| Document excerpt |
Green Party to choose between Roseanne Barr, rival at Baltimore event

Daily Record Legal Affairs Writer//July 10, 2012

Green Party to choose between Roseanne Barr, rival at Baltimore event

By Steve Lash

//Daily Record Legal Affairs Writer

//July 10, 2012

Roseanne Barr, her political rival and about 450 members of the Green Party will converge in Baltimore this week, as the party meets to choose its candidate for the November presidential election.

Roseanne Barr, shown promoting her book in New York last year, is running second in the delegate count as the Green Party heads to Baltimore for its nominating convention.

However, choosing between Barr and the frontrunner, Dr. Jill Stein, is not the only job the Greens have ahead of them in Maryland. Due to a decision of the state’s highest court in May, the party needs to collect another 4,139 valid signatures by Aug. 6 just to get its federal, state and local candidates on the ballot.

| Complete the following |
(a) According to the Green Party article, how many more valid signatures must the party collect by Aug. 6 to get its candidates on the ballot?
(b) In the Green Party article, reproduce the passage verbatim, starting at "Roseanne Barr, her" and ending at "November presidential election.".

| Given information |
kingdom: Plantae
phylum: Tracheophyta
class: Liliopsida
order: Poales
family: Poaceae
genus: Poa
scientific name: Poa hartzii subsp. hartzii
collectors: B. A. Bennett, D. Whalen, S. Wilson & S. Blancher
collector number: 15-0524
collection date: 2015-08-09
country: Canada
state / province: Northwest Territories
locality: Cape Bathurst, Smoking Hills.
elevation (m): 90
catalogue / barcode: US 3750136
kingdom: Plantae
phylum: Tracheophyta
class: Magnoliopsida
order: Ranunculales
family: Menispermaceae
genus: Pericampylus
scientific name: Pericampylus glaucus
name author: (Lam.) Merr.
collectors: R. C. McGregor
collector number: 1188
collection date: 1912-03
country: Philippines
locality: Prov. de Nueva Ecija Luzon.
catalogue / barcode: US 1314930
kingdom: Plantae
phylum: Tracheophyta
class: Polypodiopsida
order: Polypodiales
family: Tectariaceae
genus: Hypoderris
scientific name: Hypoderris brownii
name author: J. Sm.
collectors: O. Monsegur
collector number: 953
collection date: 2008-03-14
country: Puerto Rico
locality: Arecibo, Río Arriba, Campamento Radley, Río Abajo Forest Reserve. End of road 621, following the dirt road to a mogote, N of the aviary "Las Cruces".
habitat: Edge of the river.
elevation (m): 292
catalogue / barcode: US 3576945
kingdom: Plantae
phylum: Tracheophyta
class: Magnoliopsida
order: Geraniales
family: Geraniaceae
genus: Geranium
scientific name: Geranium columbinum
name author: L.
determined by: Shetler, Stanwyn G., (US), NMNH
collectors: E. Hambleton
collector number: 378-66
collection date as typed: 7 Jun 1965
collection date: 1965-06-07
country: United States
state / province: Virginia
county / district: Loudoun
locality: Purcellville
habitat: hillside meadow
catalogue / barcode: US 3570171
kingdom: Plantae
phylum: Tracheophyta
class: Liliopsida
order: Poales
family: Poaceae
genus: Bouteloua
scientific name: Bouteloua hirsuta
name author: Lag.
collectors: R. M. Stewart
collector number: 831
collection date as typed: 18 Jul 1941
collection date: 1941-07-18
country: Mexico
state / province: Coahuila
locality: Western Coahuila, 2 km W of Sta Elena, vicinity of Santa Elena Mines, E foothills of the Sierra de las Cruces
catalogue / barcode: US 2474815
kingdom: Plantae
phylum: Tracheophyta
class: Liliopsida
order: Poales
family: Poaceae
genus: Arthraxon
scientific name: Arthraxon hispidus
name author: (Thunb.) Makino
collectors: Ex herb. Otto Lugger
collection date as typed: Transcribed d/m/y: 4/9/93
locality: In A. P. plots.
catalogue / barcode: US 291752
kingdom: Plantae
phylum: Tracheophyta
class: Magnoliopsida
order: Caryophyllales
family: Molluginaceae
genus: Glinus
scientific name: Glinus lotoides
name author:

| Solutions per task |
(a) 4,139

(b)
Roseanne Barr, her political rival and about 450 members of the Green Party will converge in Baltimore this week, as the party meets to choose its candidate for the November presidential election.